I guess you might relate to this post depending on your age and status in society. If you do, I’d love to hear your story.
So I’m referring to the people in my childhood who all carried the word “man” at the end of their career titles. Funny thing is – there were no women in these jobs.
I’m talking about the milkman, the postman, the egg man, the vegetable man, the laundry man, the burial man , the coal man, the shoemaker and the “Shit bucket man” – pardon my English. The policeman? Yeah I’ll say something about him too. I think there were also inspectors for everything. Your neighbour could snitch on you for breaking a by-law, then a health inspector or building inspector would show up.
Now if this is way beyond your time, I’m talking about those days when there were people who had a singular job description – to deliver a particular service or product. For example, the milkman mysteriously left a squat glass bottle filled with creamy milk topped with a silver foil lid on your doorstep each morning. As children, the race was on to see who could get to the cream at the top of the milk first.
The egg man walked from door to door selling eggs and collected his money on Saturdays. The same applied to the laundry man. He came to collect the Sunday clothes that needed dry cleaning and pressing. He too showed up for his money on a Saturday.
You want to know what a burial man was? Well, everyone had to die sometime right? So Mr Jones in the neighbourhood, probably one of your friend’s fathers, sold burial policies. If you came from a working class background as I did, people were paid weekly wages. So Mr Burial man visited each household with his book and you paid your instalment for the week which he duly recorded with a stamp in an old dog-eared exercise book. This ensured that your funeral concerns were taken care of for the week.
Incidentally, not too many of these men owned cars. These days, I see postmen ride bicycles, but in those days, everyone walked.

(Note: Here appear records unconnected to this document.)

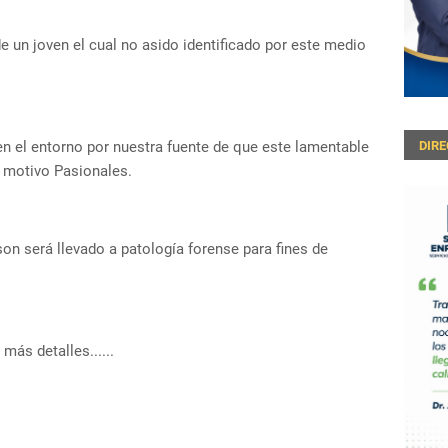
 un joven el cual no asido identificado por este medio
n el entorno por nuestra fuente de que este lamentable
DIR
 motivo Pasionales.
on será llevado a patología forense para fines de
ás detalles......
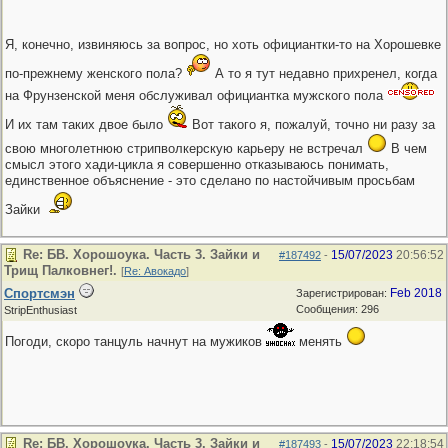
Я, конечно, извиняюсь за вопрос, но хоть официантки-то на Хорошевке
по-прежнему женского пола?
А то я тут недавно прихренел, когда
на Фрунзенской меня обслуживал официантка мужского пола
И их там таких двое было
Вот такого я, пожалуй, точно ни разу за
свою многолетнюю стрипволкерскую карьеру не встречал
В чем
смысл этого хади-цикла я совершенно отказываюсь понимать,
единственное объяснение - это сделано по настойчивым просьбам
Зайки
Re: БВ. Хорошоука. Часть 3. Зайки и
15/07/2023
20:56:52
#187492
-
Трищ Палковнег!.
[
Re: Авокадо
]
Спортсмэн
Feb 2018
Зарегистрирован:
Сообщения: 296
StripEnthusiast
Погоди, скоро танцуль начнут на мужиков
менять
Re: БВ. Хорошоука. Часть 3. Зайки и
15/07/2023
22:18:54
#187493
-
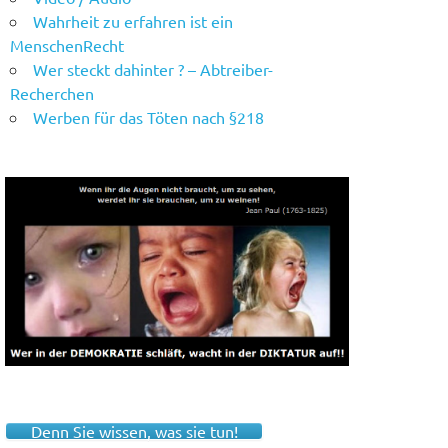
Wahrheit zu erfahren ist ein
MenschenRecht
Wer steckt dahinter ? – Abtreiber-
Recherchen
Werben für das Töten nach §218
Denn Sie wissen, was sie tun!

The one exception was the vegetable man. Generally, the vegetable man was an Indian man and he owned a battered old white van. You would hear his hooter as he entered your street together with a cacophony of other sounds. For one – he himself would do some loud repetitive vocal advertising of the special price of tomatoes, onions and potatoes . Children would run to alert their mothers that the vegetable man was driving down the street, dogs would be barking and this was a great time for our mothers to meet each other and catch up on some gossip.
Of course one of the most unpleasant jobs was that of the “Shit-bucket” man. In the days of no flush toilets, someone had to come each week to swop your bucket from your outside toilet with a clean one. God forbid if you happened to be in the toilet at the time. You had to just hold it right there. I recall a time when those men took to wearing wigs to disguise themselves. Fortunately, most of us have long moved on from those hard times, but there are still many throughout the world who don’t have basic sanitation. I was surprised to listen to an interesting discussion by the vice president of the World Toilet Association – a story for another day.
As for the policeman – having grown up reading British books, the policeman was depicted as a Bobby on the beat with only a baton for protection. My first grade books led me to believe that if I ever was lost, I just had to find the closest kind policeman to take me home. Of course reality for us was more often the brute force of police serving as the arm of enforcing unpalatable discriminatory laws.
I guess much has changed since then. The men have made way for the internet of things. The interesting thing is that that a courier (also a man) now comes to my door on his motorbike, delivering something I ordered on the internet. There is also Mr Delivery, Uber Eat – convenience at the touch of a keyboard. So what has changed? I guess the men now have wheels and are owned by the company. Others were just wiped out of the supply chain.